On State Education Funding for Paterson
Sunday, September 9, 2012 • 1:48pm
This week thirty-thousand Paterson students are returning to school for a new year. It’s the second year since Governor Christie’s devastating cuts forced the district to end middle-school language programs, the arts, and athletics – and one year since the Supreme Court found those cuts so damaging that they violated the constitutional rights of students in Paterson and around the state.

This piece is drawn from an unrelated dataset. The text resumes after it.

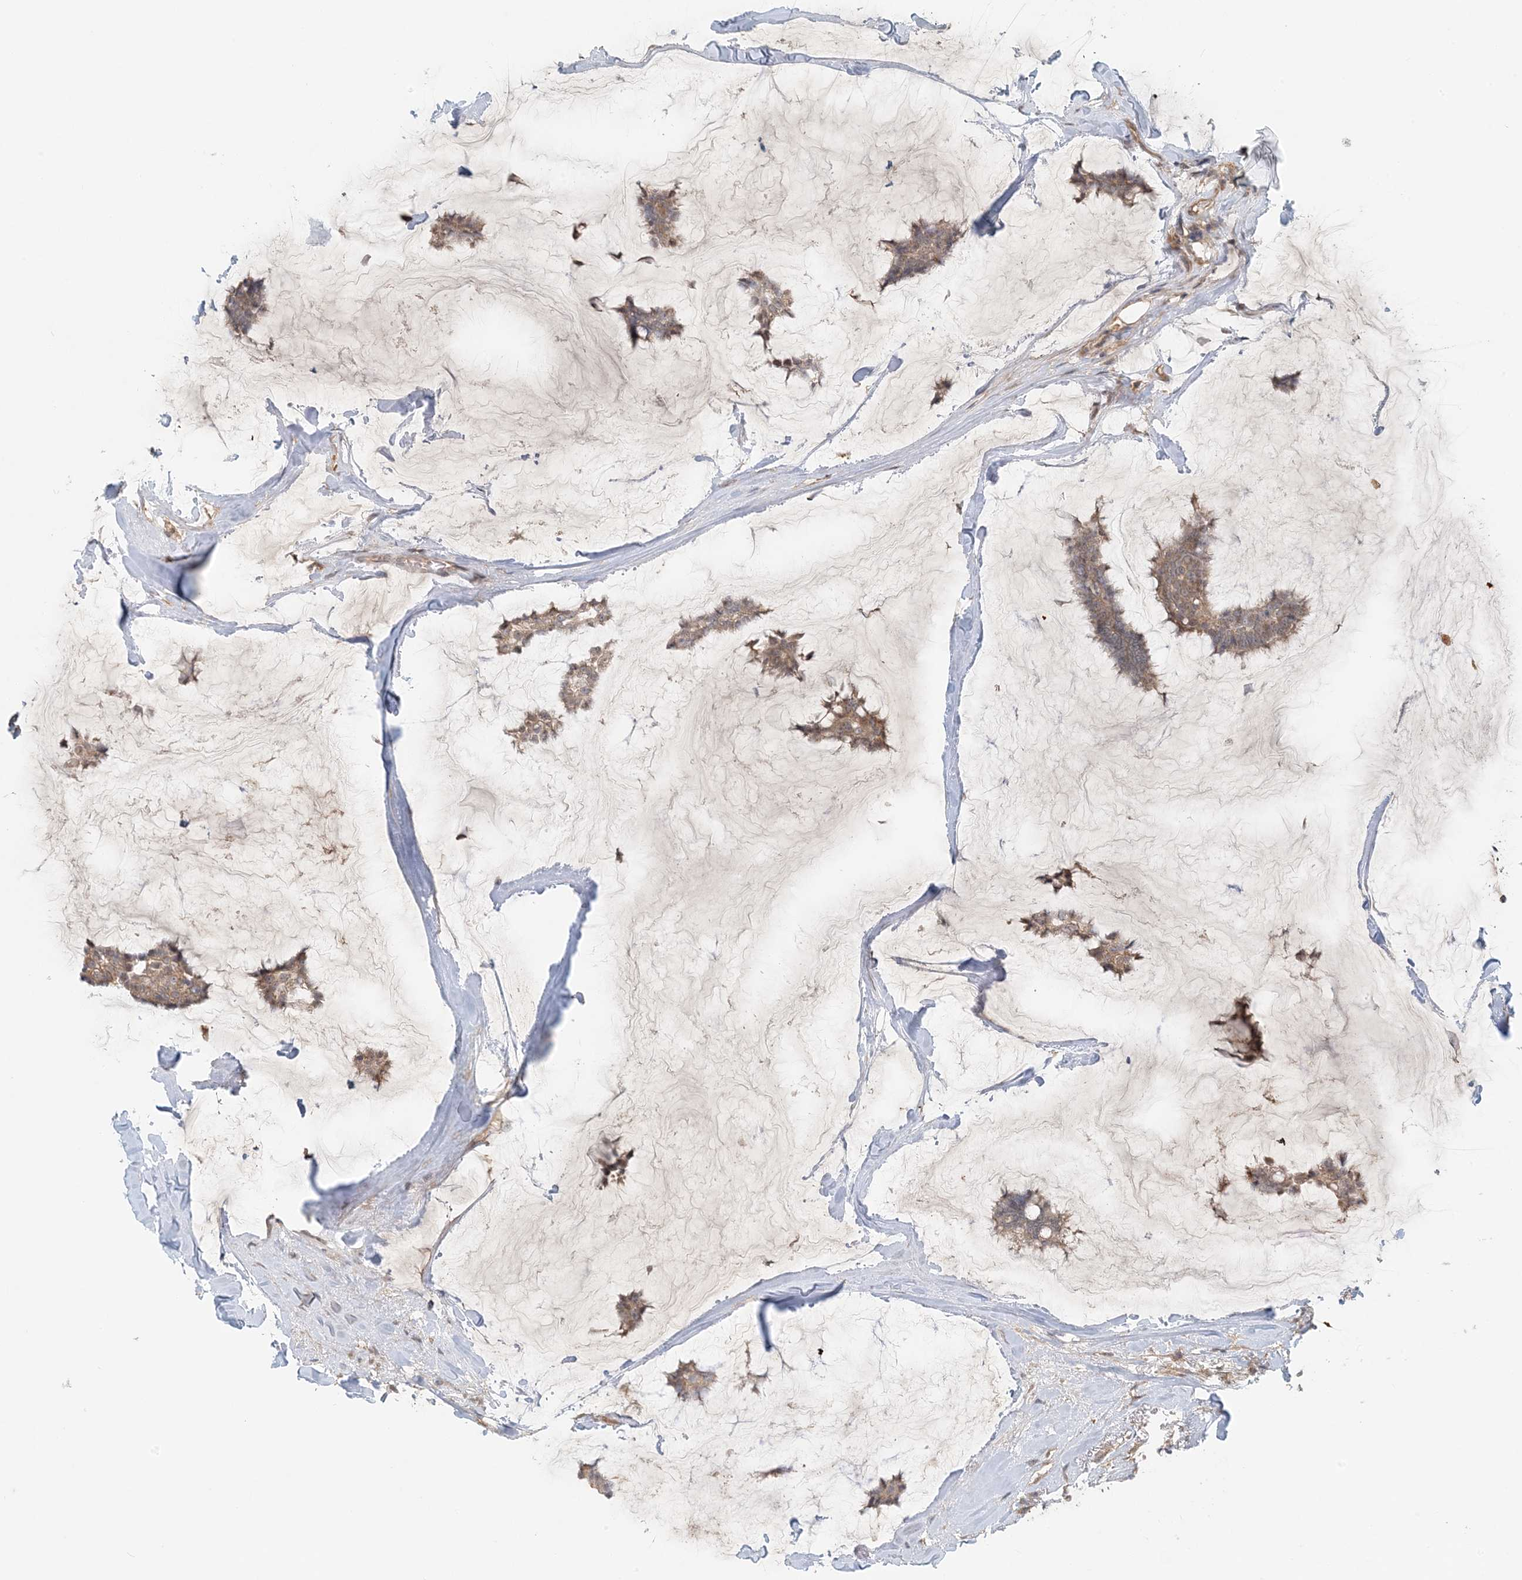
{"staining": {"intensity": "weak", "quantity": ">75%", "location": "cytoplasmic/membranous"}, "tissue": "breast cancer", "cell_type": "Tumor cells", "image_type": "cancer", "snomed": [{"axis": "morphology", "description": "Duct carcinoma"}, {"axis": "topography", "description": "Breast"}], "caption": "Breast cancer stained with DAB (3,3'-diaminobenzidine) IHC displays low levels of weak cytoplasmic/membranous positivity in about >75% of tumor cells. (Brightfield microscopy of DAB IHC at high magnification).", "gene": "OBI1", "patient": {"sex": "female", "age": 93}}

But even though the Supreme Court compelled Christie to restore funding, students in Paterson aren’t returning to schools that have been made whole. The city has yet to rehire many of its teachers, and class sizes have ballooned out of proportion. The truth is that Paterson is short $16.4 million in funds and would have lost more if the Governor had succeeded in a backdoor attempt to shortchange New Jersey’s poorest students by changing the way education is funded by the state. The legislature, to their credit, stopped Christie’s attempt to permanently change the school funding formula, but it wasn’t enough to save Paterson and other communities from this year’s cuts.
This approach of attacking education is par for the course for Gov. Christie’s, and the problem is much bigger than just Paterson, Trenton, or the so-called ‘Abbott districts.’ Over 200 school districts, urban and suburban, are still funded below adequacy levels and have been slow to restore staff and programming in the wake of Christie’s cuts -- the grand total of which amount to a whopping $3.6 billion. Many suburban communities are being funded well below where they were before the Governor’s term. Wyckoff has lost 42% of its funding, Paramus 45%, and Wayne 43.9%.
The School Funding Formula was passed by the legislature in 2008. It was the product of a lengthy dialogue between policymakers and experts about what New Jersey students really need to thrive. That the Governor continues to underfund New Jersey’s schools even as he gives billions in tax cuts to the wealthy and large corporations like Prudential, Revel Casinos, and the developers of Xanadu is a real moral failing and a disservice to New Jersey students.
Now the Governor has convened a panel of ‘experts’ without actual expertise to release a forthcoming study about school funding levels. Their recommendations can be expected to closely resemble changes the Governor tried and failed to enforce in June that would have taken money directly away from the state’s poorest students and English Language Learners.
It’s absurd that three years into the Christie administration students and parents continue to struggle while the wealthy and corporations pay lower taxes. Instead of coming up with creative ways to take education funds away from poor children, the Governor should focus instead on finding ways to at last fully fund the formula so that all of New Jersey’s students can get the education they deserve.